Jean François Renaudin est né le 19 juillet 1750 à St Martin du Gua,mort le 29 avril 1809.
Grades :
- Sous Lieutenant de Vaisseau le 01/05/1786
- Lieutenant de Vaisseau le 01/01/1792
- Capitaine de Vaisseau le 01/01/1793
- Contre-Amiral le 29/10/1794,suite à l'affaire du "Vengeur du peuple"

postes occupés:
- commandant la 3ème escadre de l'armée navale de l'Océan du 29/10/1794 au 24/03/1798,
- Commandant le 2ème escadre du 24/031798 au 19/03/1799,
- Commandant la force navale de Naples du 21/03/1799 au 25/05/1799,
- Commandant d'armes de Toulon du 25/05/1799 23/09/1799,
- Inspecteur général des ports de l' Océan du 23/09/1799 au 04/02/1801,
- Admis à la retraite.
Il est inhumé au cimetière communal du Gua, avec une simple inscription. Un monument à sa gloire qui devait être érigé en sa mémoire et envisagé par le Directoire fut refusé le 9 thermidor.Il consistait à suspendre une maquette du "Vengeur du peuple" dont il fut le commandant,aux voûtes du Panthéon avec les inscriptions des noms de l'équipage.Renaudin fut promu Contre-Amiral à la suite de la propagande mensongère faite par Barrère à la convention(Voir aussi Amiral Villaret de Joyeuse)
Il est rappelé ci-après succinctement l'épisode dramatique dont il a été le témoin.Il ne laissera que le souvenir d'un commandant qui a failli à la tradition de la marine,bien que jusque là son parcours fut sans histoire.

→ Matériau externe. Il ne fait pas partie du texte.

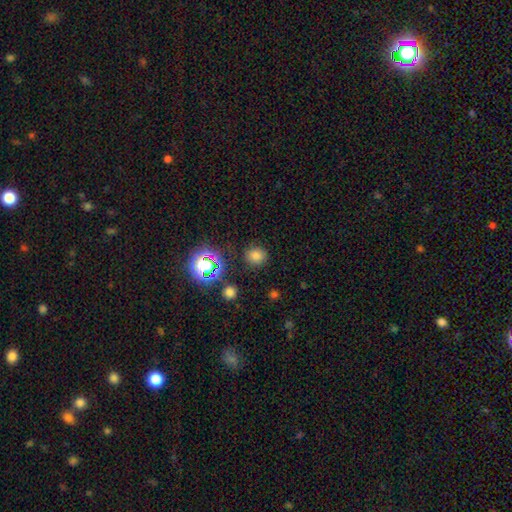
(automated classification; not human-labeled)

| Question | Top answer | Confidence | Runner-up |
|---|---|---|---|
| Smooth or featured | smooth | 73% | star or artifact (20%) |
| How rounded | round | 84% | in between (15%) |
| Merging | none | 86% | minor disturbance (9%) |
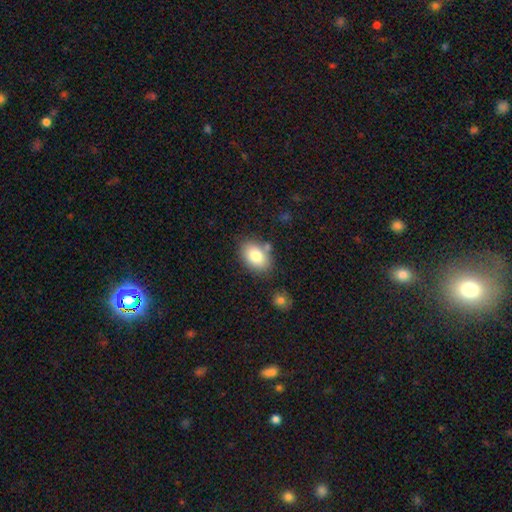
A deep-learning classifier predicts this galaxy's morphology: A smooth galaxy with no disk features (80%) that is in between round and cigar-shaped (84%). Merging: none (75%).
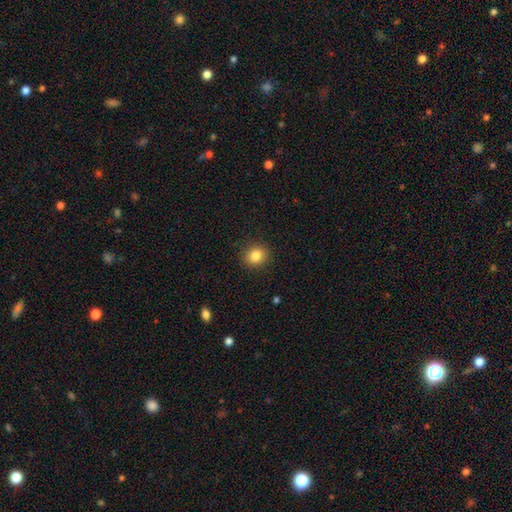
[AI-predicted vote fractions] A smooth galaxy with no disk features (83%) that is round (81%).

Vote fractions:
- Smooth or featured? smooth: 83% / star or artifact: 11% / featured or disk: 6%
- How rounded? round: 81% / in between: 18% / cigar-shaped: 1%
- Merging? none: 90% / minor disturbance: 7% / major disturbance: 2% / merger: 1%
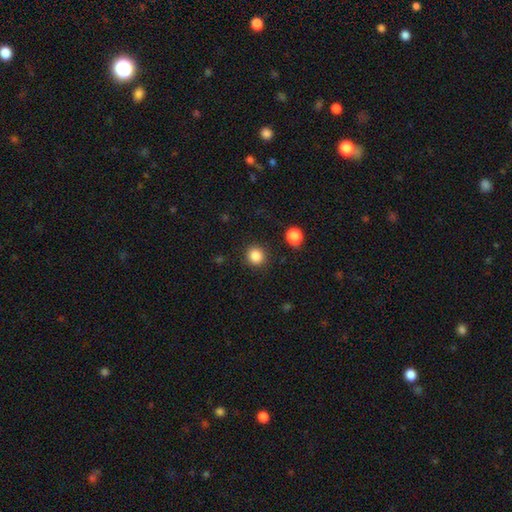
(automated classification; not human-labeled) Smooth or featured: smooth — 86% (star or artifact — 11%)
How rounded: round — 89% (in between — 10%)
Merging: none — 89% (minor disturbance — 7%)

Les combats de Prairial qui ont débuté le 9 et se terminer le 13( du 1er au 5 juin 1794) vont s'achever par la perte de 1600 morts, 1000 blessés et 4000 prisonniers côté français, 300 morts et 700 blessés côté anglais. Autant dire que les pertes ne sont pas comparables, mais tenir un autre langage à la convention en déformant la vérité ne pouvait qu'être illusoire plus que rassurante, d'autant qu'elle était confortée par le fait que le fameux convoi tant attendu était arrivé sans encombre à destination,ce qui était le but recherché, mais à quel prix sinon celui à payer par une marine en plein désarroi.
Assez peu concerné par les journées du 9 et 10, le "Vengeur du peuple" de 74 canons se trouve dans la mêlée confuse,se porte en avant en recevant les tirs de trois vaisseaux anglais avant de s'accrocher involontairement au "Brunswick" Les deux navires vont se canonner à bouts portants, l'équipage anglais va dégager le pont tandis que Renaudin envisage d'aller à l'abordage mais y renonce, deux autres bateaux anglais parvenant à sa hauteur.Ils ravagent les batteries du français, et contrairement à leurs habitudes ne tirent pas à démâter,mais cherchent à couler bas,exécution pure et simple.Les incendies se déclarent,le navire prend eau de toutes parts,il perd deux mâts,le tiers de l'équipage est tué.Renaudin renonce et amène son pavillon.Les navires anglais affluent,mettent les canots à la mer...Renaudin est le premier a quitter son bateau encore à flot, suivi de son état major.Les anglais recueillent 260 hommes valides sur les 723.Le reste, tués ou blessés, est abandonné,le "Vengeur du peuple" va sombrer.Au large, loin de la bataille,Villaret de joyeuse sur ordre de Jeanbon St André n'intervient pas. Le capitaine Schonberg, commandant du "Culloden" reçoit à son bord Renaudin dans le grand carré des officiers, suivant une hospitalité toute britannique.Renaudin,et ceci reste à prouver, va tenter d'obtenir de son adversaire la marque de sa vaillance au combat, lui permettant d'éviter le conseil de guerre pour abandon de navire.De là va naître aussi la légende d'un équipage français,restant à bord d'un navire en train de sombrer hurlant "vive la Nation,vive la république" en chantant la Marseillaise.Leur appel,vain, était certainement destiné à leurs homologues français restés au loin, indifférents à leur malheur..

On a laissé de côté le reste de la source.